I was surprised and interested to discover press announcment from PEFC this morning. What caught my eye immediately was the fact that the announcement is issued jointly by PEFC and FSC. Both sites provide links to a one-page statement. Both organization’s logos appear in the header, and the signatures of both executive directors appear at the bottom. When is the last time that this has happened? I don’t remember.
The subject of the statement is a new proposal being floated by ISO, the international standards organization, to create a generic and global standard for forest product Chain of Custody (CoC). The proposal is in the very earliest stages of development and (to my knowledge) not yet received much attention. Here is a link to the full proposal, and here is a link to a request from ANSI for comments.
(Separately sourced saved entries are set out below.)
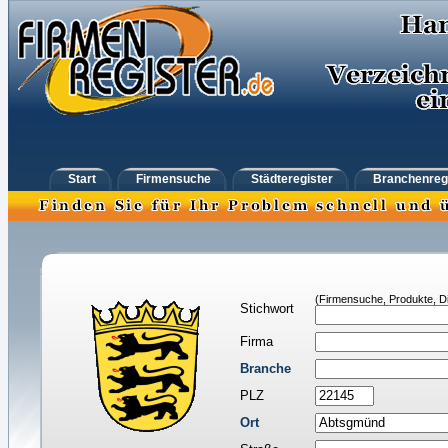
Start
Firmensuche
Städteregister
Branchenreg
(Firmensuche, Produkte, Di
Stichwort
Firma
Branche
PLZ
Ort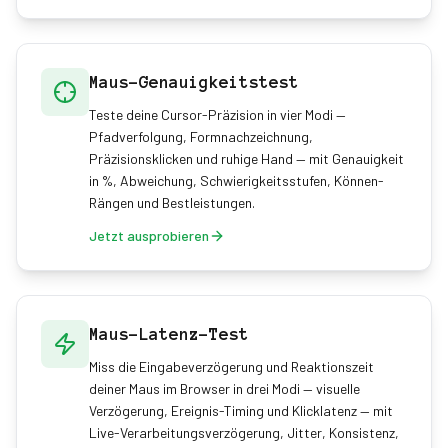
Maus-Genauigkeitstest
Teste deine Cursor-Präzision in vier Modi —
Pfadverfolgung, Formnachzeichnung,
Präzisionsklicken und ruhige Hand — mit Genauigkeit
in %, Abweichung, Schwierigkeitsstufen, Können-
Rängen und Bestleistungen.
Jetzt ausprobieren
Maus-Latenz-Test
Miss die Eingabeverzögerung und Reaktionszeit
deiner Maus im Browser in drei Modi — visuelle
Verzögerung, Ereignis-Timing und Klicklatenz — mit
Live-Verarbeitungsverzögerung, Jitter, Konsistenz,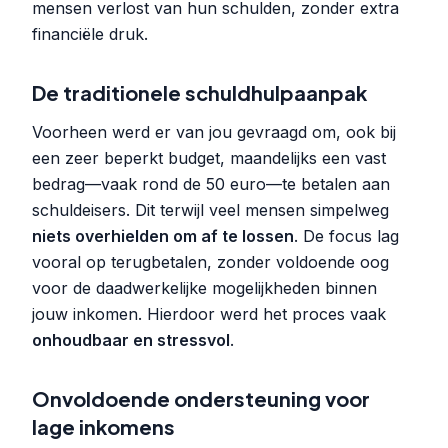
mensen verlost van hun schulden, zonder extra
financiële druk.
De traditionele schuldhulpaanpak
Voorheen werd er van jou gevraagd om, ook bij
een zeer beperkt budget, maandelijks een vast
bedrag—vaak rond de 50 euro—te betalen aan
schuldeisers. Dit terwijl veel mensen simpelweg
niets overhielden om af te lossen
. De focus lag
vooral op terugbetalen, zonder voldoende oog
voor de daadwerkelijke mogelijkheden binnen
jouw inkomen. Hierdoor werd het proces vaak
onhoudbaar en stressvol
.
Onvoldoende ondersteuning voor
lage inkomens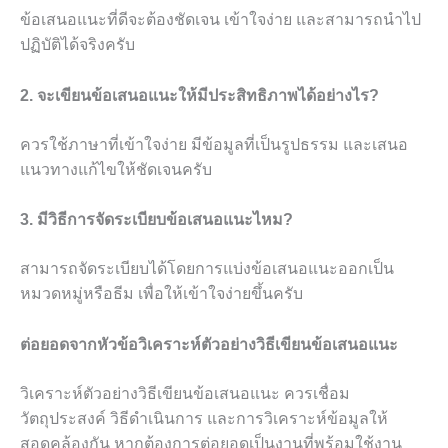
ข้อเสนอแนะที่ดีจะต้องชัดเจน เข้าใจง่าย และสามารถนำไป
ปฏิบัติได้จริงครับ
2. จะเขียนข้อเสนอแนะให้มีประสิทธิภาพได้อย่างไร?
ควรใช้ภาษาที่เข้าใจง่าย มีข้อมูลที่เป็นรูปธรรม และเสนอ
แนวทางแก้ไขให้ชัดเจนครับ
3. มีวิธีการจัดระเบียบข้อเสนอแนะไหม?
สามารถจัดระเบียบได้โดยการแบ่งข้อเสนอแนะออกเป็น
หมวดหมู่หรือธีม เพื่อให้เข้าใจง่ายขึ้นครับ
ต่อยอดจากหัวข้อวิเคราะห์ตัวอย่างวิธีเขียนข้อเสนอแนะ
วิเคราะห์ตัวอย่างวิธีเขียนข้อเสนอแนะ ควรเชื่อม
วัตถุประสงค์ วิธีดำเนินการ และการวิเคราะห์ข้อมูลให้
สอดคล้องกัน หากต้องการต่อยอดเป็นงานที่พร้อมใช้งาน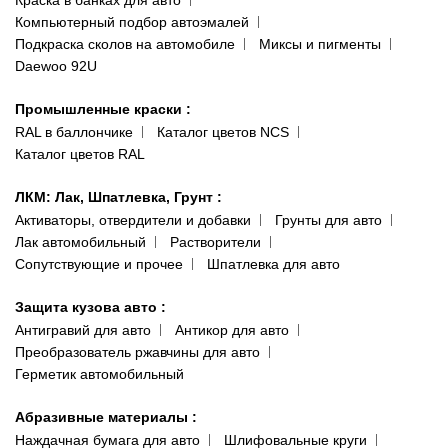
Наши публикации
Компьютерный подбор автоэмалей
Одесса
Публичная оферта
Подкраска сколов на автомобиле
Миксы и пигменты
пр-т Акад. Глушко, 29
Daewoo 92U
Политика конфиденциальности
066 554-97-70
Гарантии и возврат
Промышленные краски
:
RAL в баллончике
Каталог цветов NCS
Каталог цветов RAL
ЛКМ: Лак, Шпатлевка, Грунт
:
Активаторы, отвердители и добавки
Грунты для авто
Лак автомобильный
Растворители
Сопутствующие и прочее
Шпатлевка для авто
Защита кузова авто
:
Антигравий для авто
Антикор для авто
Преобразователь ржавчины для авто
Герметик автомобильный
Абразивные материалы
:
Наждачная бумага для авто
Шлифовальные круги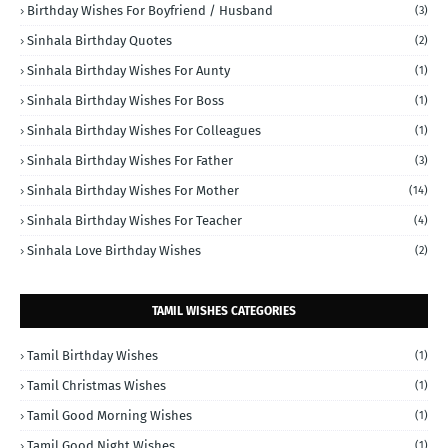
Birthday Wishes For Boyfriend / Husband
(3)
Sinhala Birthday Quotes
(2)
Sinhala Birthday Wishes For Aunty
(1)
Sinhala Birthday Wishes For Boss
(1)
Sinhala Birthday Wishes For Colleagues
(1)
Sinhala Birthday Wishes For Father
(3)
Sinhala Birthday Wishes For Mother
(14)
Sinhala Birthday Wishes For Teacher
(4)
Sinhala Love Birthday Wishes
(2)
TAMIL WISHES CATEGORIES
Tamil Birthday Wishes
(1)
Tamil Christmas Wishes
(1)
Tamil Good Morning Wishes
(1)
Tamil Good Night Wishes
(1)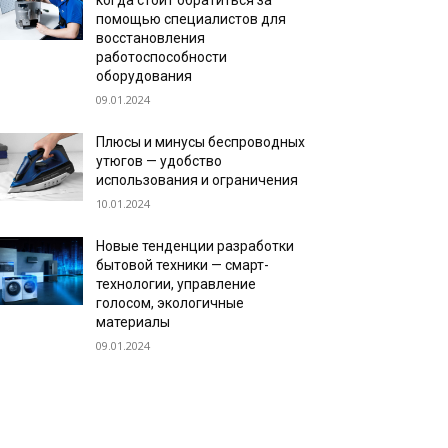
когда стоит обратиться за
помощью специалистов для
восстановления
работоспособности
оборудования
09.01.2024
Плюсы и минусы беспроводных
утюгов — удобство
использования и ограничения
10.01.2024
Новые тенденции разработки
бытовой техники — смарт-
технологии, управление
голосом, экологичные
материалы
09.01.2024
On the surface, the ISO proposal seems to be a very good idea. After all, why should Chain of Custody be brand-specific? If you can trace one thing, you can trace anything – right? Furthermore, lots of companies (including a large majority of MixedWood clients) implement 2 or more CoC systems together. Managing separate certifications for a single system just adds cost and complexity. A single, generic, and global approach could simplify all this and save millions of dollars in unnecessary costs.
What’s the problem?
So why are PEFC and FSC against this – so much so that they have collaborated in such a surprising way? The joint statement lays out their argument this way: a) the existing standards are widely recognized; b) they are “closely aligned” in a way that facilitates dual certification; and c) a “separated chain of custody” would not add value to the existing system. I am certain that the arguments are sincere, but I find them rather myopic and self-serving. FSC and PEFC are not famous for aligning anything and while it’s true that CoC certifications are often integrated this has been getting harder to do in recent years – not easier.
I’m not buying it.
I am sad to say that FSC and PEFC appear to be guilty of defending the status quo for the wrong reasons. Both programs have been adding complexity and cost to their respective CoC systems in recent years, at a rate that is downright embarrassing. They seem to have invested so much energy and effort into their respective clouds of complexity that they can no longer see clearly. The result is added cost and added risk, without any added value. This “creeping complexity” is regarded by many stakeholders as the single biggest risk to the sustainability of these invaluable programs.
Chain of Custody should be simple.
It’s not, but it could (and should) be. I think that the staff and key stakeholders at FSC and PEFC should acknowledge this and take another look at the ISO proposal as an interesting potential solution to this very real problem.